Ah, but on 2nd thot, oranges don’t even have any corners (as I mentioned, they’re spherical); so maybe scratch that idea.
But the point is to get as close as possible to the state where the final beverage — that is: the glass filled with the demon, the hooch, the wallop, the old “Dutch courage” — grows right on the branch, ready to consume; so all you need to do is reach forth your hand, pull a screwdriver straight off the tree of life, take a sip, and live for ever.
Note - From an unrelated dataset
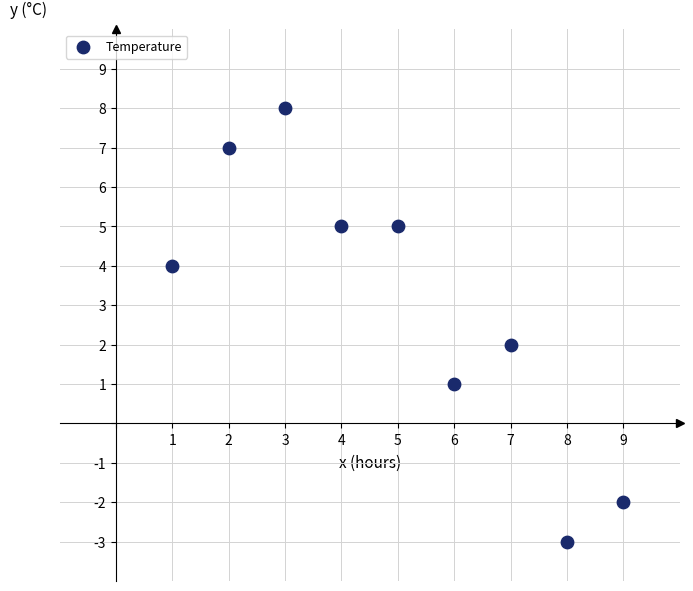

What is the average X value?

5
The most challenging aspect of our quest, I predict, will be the global replacement of all freshwater with firewater. However, I’m convinced that if we can manage it…
P.S.
From the comparison of apples to oranges, I’m pleased that this entry advanced to the superiority of spirit over water. So here is a bonus quote (from his own sister’s memoirs) about my fellow anti·agua·ist, Alfred Jarry:
At the age of three, he was left alone with a four-year-old friend, collecting frogs in a bucket. Their mothers returned to find the two infants totally inebriated: they had gorged themselves on cake and emptied most of a bottle of wine. Large quantities of water were immediately administered as an antidote.
This account is preserved in the biography Alfred Jarry: A Pataphysical Life by Alastair Brotchie, who notes that Jarry’s genuine dislike of water may have originated from the above childhood experience. Now here’s an additional quote from Jarry himself:
Admit that anti-alcoholics are victims of that poison, water, a solvent so corrosive that out of all possible substances it is the one chosen for scouring our bodies and our clothes, and a single drop of which, added to a pure liquid such as absinthe, muddies it.
Lastly, just to console all of you who are currently blowing up the “Live Chat”, here’s a quote from Rachilde that originally followed a rundown of Jarry’s imbibing habits, which I’ve omitted (all but this concluding sentence) for the sake of the unborn — I share it only to remind us, after those famous words of Edgar from King Lear, that “the worst is not / So long as we can say ‘This is the worst’.”
I never saw him really drunk, except on one occasion when I took aim at him with his own revolver, which sobered him up instantly.